An outdoor electric grill functions just as its counterparts do: The griller puts food on the heated surface to cook the food. Unlike charcoal grills, however, food cooked on an electric grill will not have that smoky, earthy flavour derived from charcoal. For many, this disadvantage is enough to dismiss the electric grill. If the purpose of cooking outdoors is to get that specific flavouring, an electric grill will not suffice.
Charcoal, though, can be cumbersome to store and produces a lot of smoke, hence the infusion of smoky flavouring. But if sitting outdoors while grilling is the aim of the outing, and smoke disrupts the party, then an electric grill can eliminate that atmospheric invasion.
A propane grill can also eliminate the smoke from the cooking equation. It also provides a distinct flavouring to food because the food is cooked over an open flame. While not smoky, exactly, the grilled flavour is savoury. An electric grill simply cannot provide that particular zest. Propane for grills comes in tanks, though, and those tanks tend to run out of fuel just before the steaks are ready to be put on the grill. With an electric grill, the fuel is at the ready. No hauling the tank to the nearest propane dealer for a costly refill. Simply plug in the grill and grill up those steaks.
Plugging in the grill is great when the outlet is nearby. At the very least, an extension cord may be necessary. This, though, poses a problem when no outlet is available, such as at rustic cabins and campsites. An electric grill, even small portable ones, is confined to those places where electricity is available. A portable charcoal grill can be taken just about anywhere and fired up.

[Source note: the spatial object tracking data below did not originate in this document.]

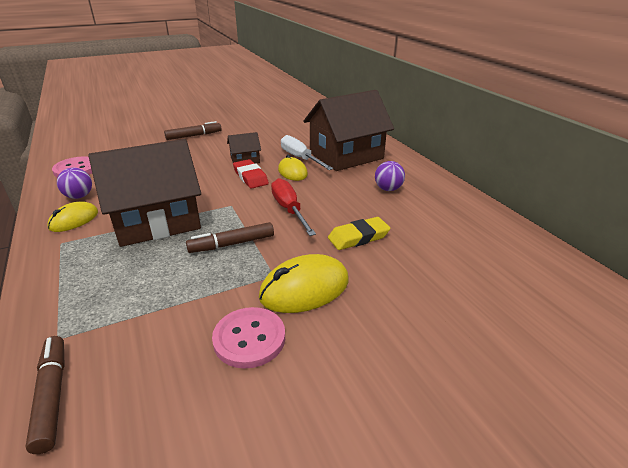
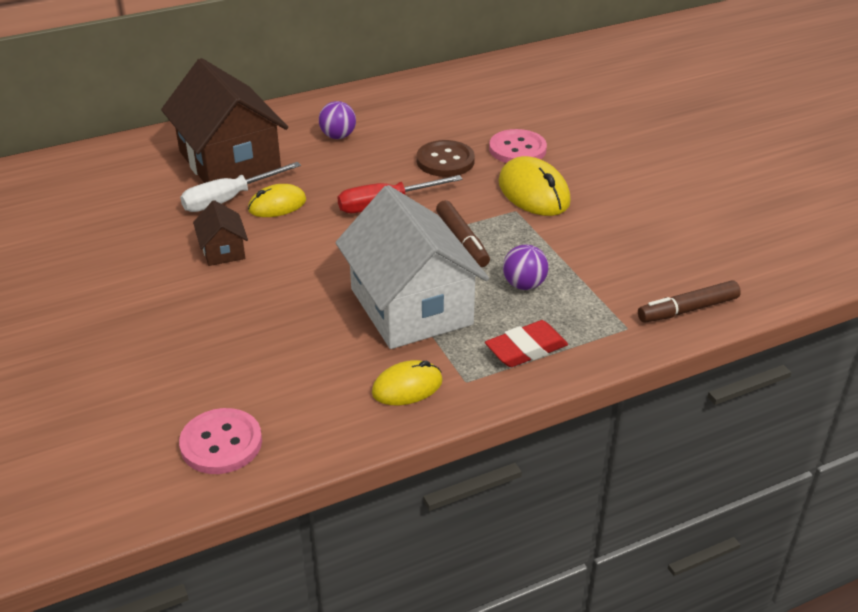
camera: 90 degrees left, 5 degrees up
yellow mouse [47,202,98,232] -> yellow mouse turned 60 degrees counterclockwise [372,360,443,405]
purple ball [57,168,92,199] -> purple ball moved to [503,245,549,290]
brown house [88,139,201,247] -> white house [335,185,489,349]
brown marker [164,121,221,140] -> none
pink button [212,307,285,369] -> pink button moved to [489,129,547,163]
red eraser [233,159,269,189] -> red eraser moved to [485,320,568,367]
yellow eraser [328,217,391,250] -> brown button [417,140,475,177]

The indoor electric grills also have their advantages and disadvantages. Indoor electric grills provide a visual appeal to food because they leave grill marks, just as an outdoor grill would. The indoor grills, however, are limited in cooking area. They would be impractical if cooking for a crowd. If cooking for one or two, however, these small grills are a good option. They also provide a healthy option; much of the grease from cooked meats is directed away from the cooking area, so the food is leaner when served.